- Poster presentation
- Open Access
Autosomal dominant Kenny-Caffey syndrome with congenital hypoparathyroidism, short stature and normal intellect: a case report
© Abraham et al; licensee BioMed Central Ltd. 2015
- Published: 28 April 2015
- Growth Hormone
- Short Stature
- Growth Hormone Treatment
Kenny-Caffey syndrome (KCS) is characterized by proportionate short stature, cortical thickening and medullary stenosis of tubular bones, delayed closure of anterior fontanelle, eye abnormalities, and hypoparathyroidism. The autosomal dominant form (KCS Type 2) caused by mutations in FAM111A is distinguished from the autosomal recessive form (KCS Type1), caused by mutations in TBCE gene, by the absence of mental retardation.

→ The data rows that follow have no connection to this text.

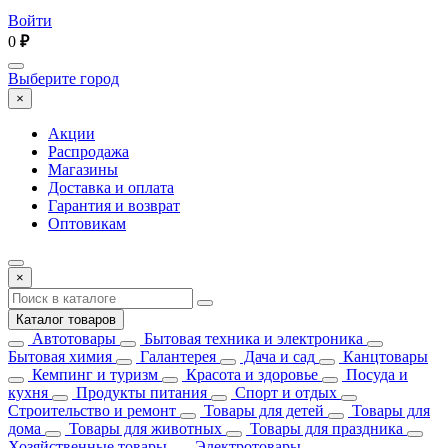
Войти
0
₽
Выберите город
×
Акции
Распродажа
Магазины
Доставка и оплата
Гарантия и возврат
Оптовикам
×
Каталог товаров
Автотовары
Бытовая техника и электроника
Бытовая химия
Галантерея
Дача и сад
Канцтовары
Кемпинг и туризм
Красота и здоровье
Посуда и
кухня
Продукты питания
Спорт и отдых
Строительство и ремонт
Товары для детей
Товары для
дома
Товары для животных
Товары для праздника
Хозяйственные товары
Электротовары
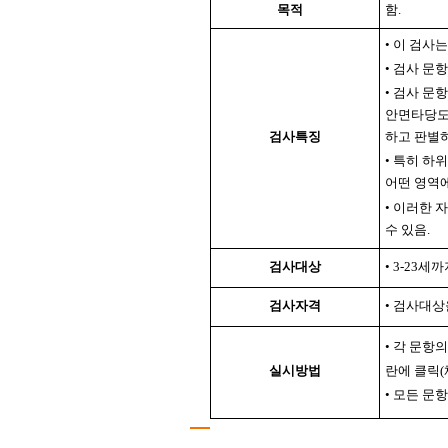
목적
함.
• 이 검사
• 검사 문항
• 검사 문
안면타당도를
검사특징
하고 판별하
• 특히 하
어떤 영역에
• 이러한 
수 있음.
검사대상
• 3-23
검사자격
• 검사대상
• 각 문항
실시방법
란에 클릭(
• 모든 문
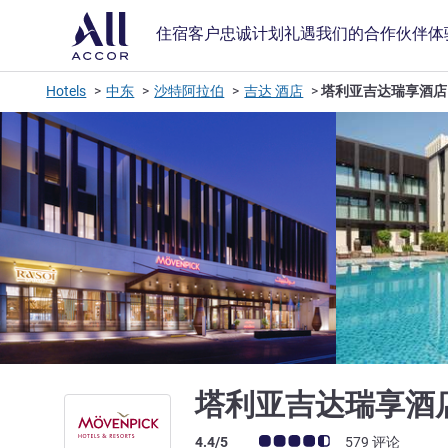
住宿
客户忠诚计划
礼遇
我们的合作伙伴
体
Hotels
中东
沙特阿拉伯
吉达 酒店
塔利亚吉达瑞享酒店
塔利亚吉达瑞享酒
客户意见评级 (ALL 评级)
4.4/5
579 评论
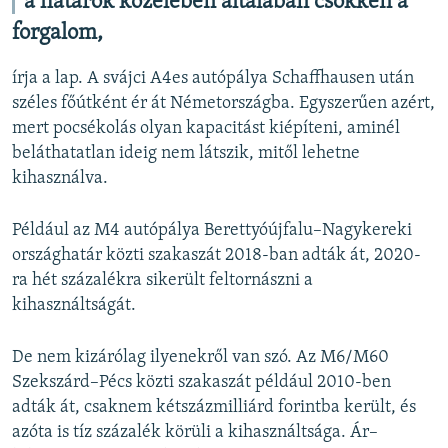
a határok közelében általában csökken a
forgalom,
írja a lap. A svájci A4es autópálya Schaffhausen után
széles főútként ér át Németországba. Egyszerűen azért,
mert pocsékolás olyan kapacitást kiépíteni, aminél
beláthatatlan ideig nem látszik, mitől lehetne
kihasználva.
Például az M4 autópálya Berettyóújfalu–Nagykereki
országhatár közti szakaszát 2018-ban adták át, 2020-
ra hét százalékra sikerült feltornászni a
kihasználtságát.
De nem kizárólag ilyenekről van szó. Az M6/M60
Szekszárd–Pécs közti szakaszát például 2010-ben
adták át, csaknem kétszázmilliárd forintba került, és
azóta is tíz százalék körüli a kihasználtsága. Ár–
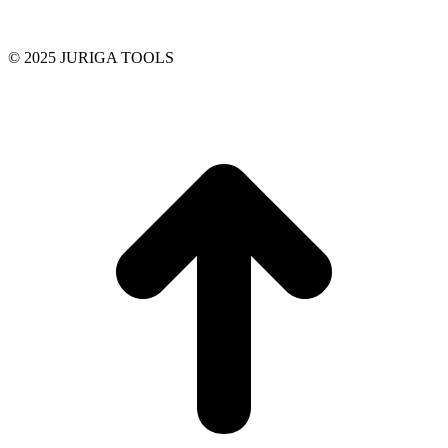
© 2025 JURIGA TOOLS
t
T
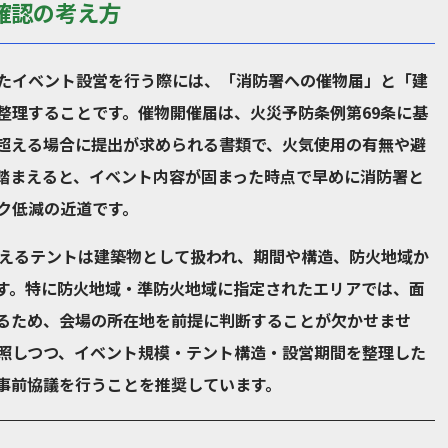
確認の考え方
たイベント設営を行う際には、「消防署への催物届」と「建
整理することです。催物開催届は、火災予防条例第69条に基
超える場合に提出が求められる書類で、火気使用の有無や避
踏まえると、イベント内容が固まった時点で早めに消防署と
ク低減の近道です。
超えるテントは建築物として扱われ、期間や構造、防火地域か
す。特に防火地域・準防火地域に指定されたエリアでは、面
るため、会場の所在地を前提に判断することが欠かせませ
照しつつ、イベント規模・テント構造・設営期間を整理した
事前協議を行うことを推奨しています。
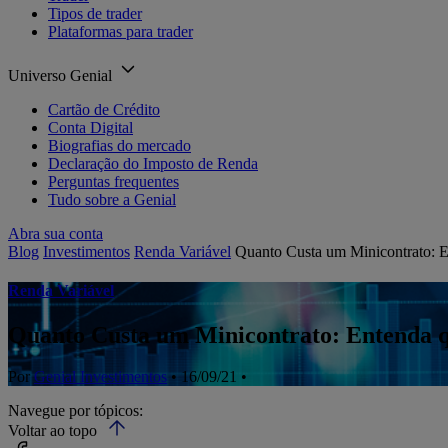
Tipos de trader
Plataformas para trader
Universo Genial
Cartão de Crédito
Conta Digital
Biografias do mercado
Declaração do Imposto de Renda
Perguntas frequentes
Tudo sobre a Genial
Abra sua conta
Blog
Investimentos
Renda Variável
Quanto Custa um Minicontrato: En
Renda Variável
Quanto Custa um Minicontrato: Entenda qu
Por
Genial Investimentos
• 16/09/21 •
Navegue por tópicos:
Voltar ao topo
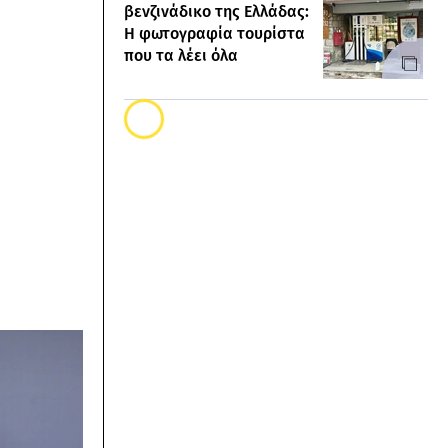
βενζινάδικο της Ελλάδας:
Η φωτογραφία τουρίστα
που τα λέει όλα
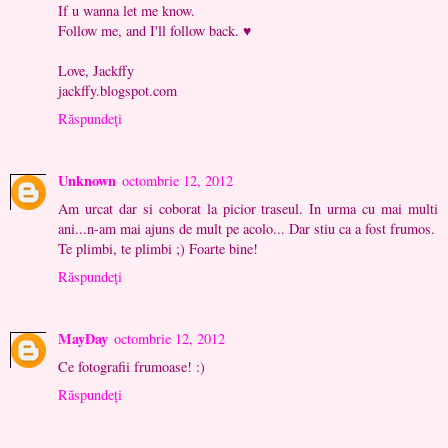
If u wanna let me know.
Follow me, and I'll follow back. ♥
Love, Jackffy
jackffy.blogspot.com
Răspundeți
Unknown
octombrie 12, 2012
Am urcat dar si coborat la picior traseul. In urma cu mai multi
ani...n-am mai ajuns de mult pe acolo... Dar stiu ca a fost frumos.
Te plimbi, te plimbi ;) Foarte bine!
Răspundeți
MayDay
octombrie 12, 2012
Ce fotografii frumoase! :)
Răspundeți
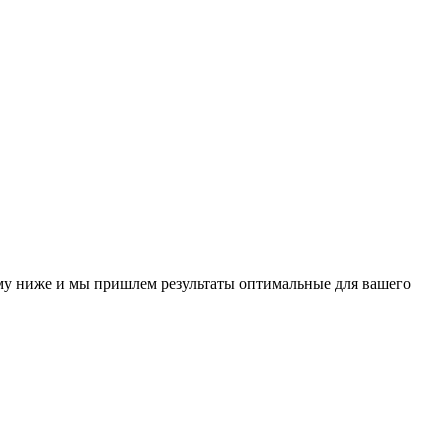
у ниже и мы пришлем результаты оптимальные для вашего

Our proband presented on day 8 of life with hypocalcaemic seizures secondary to hypoparathyroidism. Normocalcaemia was achieved with IV calcium gluconate and maintained by oral calcium carbonate 100mg BD and calcitriol 0.1mcg BD for the first 2 years of life while serum PTH remained low at <0.3pmol/L. There has been no evidence of nephrocalcinosis on follow up. The dose of supplemental calcium and calcitriol is being gradually reduced. She also has persistent mild microcytic anaemia with normal iron stores.
Her phenotype included small hands and feet, triangular hypoplastic and dystrophic nails, hypoplastic mid-face, macrocrania and large persistent fontanelles. Karotype and FISH for 22q11 deletion were normal. Initial investigations included a normal ECHO, renal ultrasound and MRI brain.
Her neurodevelopment is normal but her growth is compromised. At 1 year, her length was 65.5cms (SDS -2.9) and at 3 years, her height was 80cms (SDS -3.8). There is no family history of short stature or hypoparathyroidism. She is growth hormone sufficient on pharmacological testing; however she has been commenced on growth hormone treatment based on her poor growth velocity and short stature. It is currently too early to determine response.
A skeletal survey performed at 2 years of age was suggestive of KCS. Genetic testing revealed a heterozygous mutation c.1622C>A (p.Ser541Tyr) in FAM111A. However, the unusual nails, the reducing calcium requirement and the unexplained microcytic anaemia are unique to our patient.
Written informed Consent for this patient has been taken including results of the genetic analyses and images according to the Institutional Ethics Committee procedures of our health service.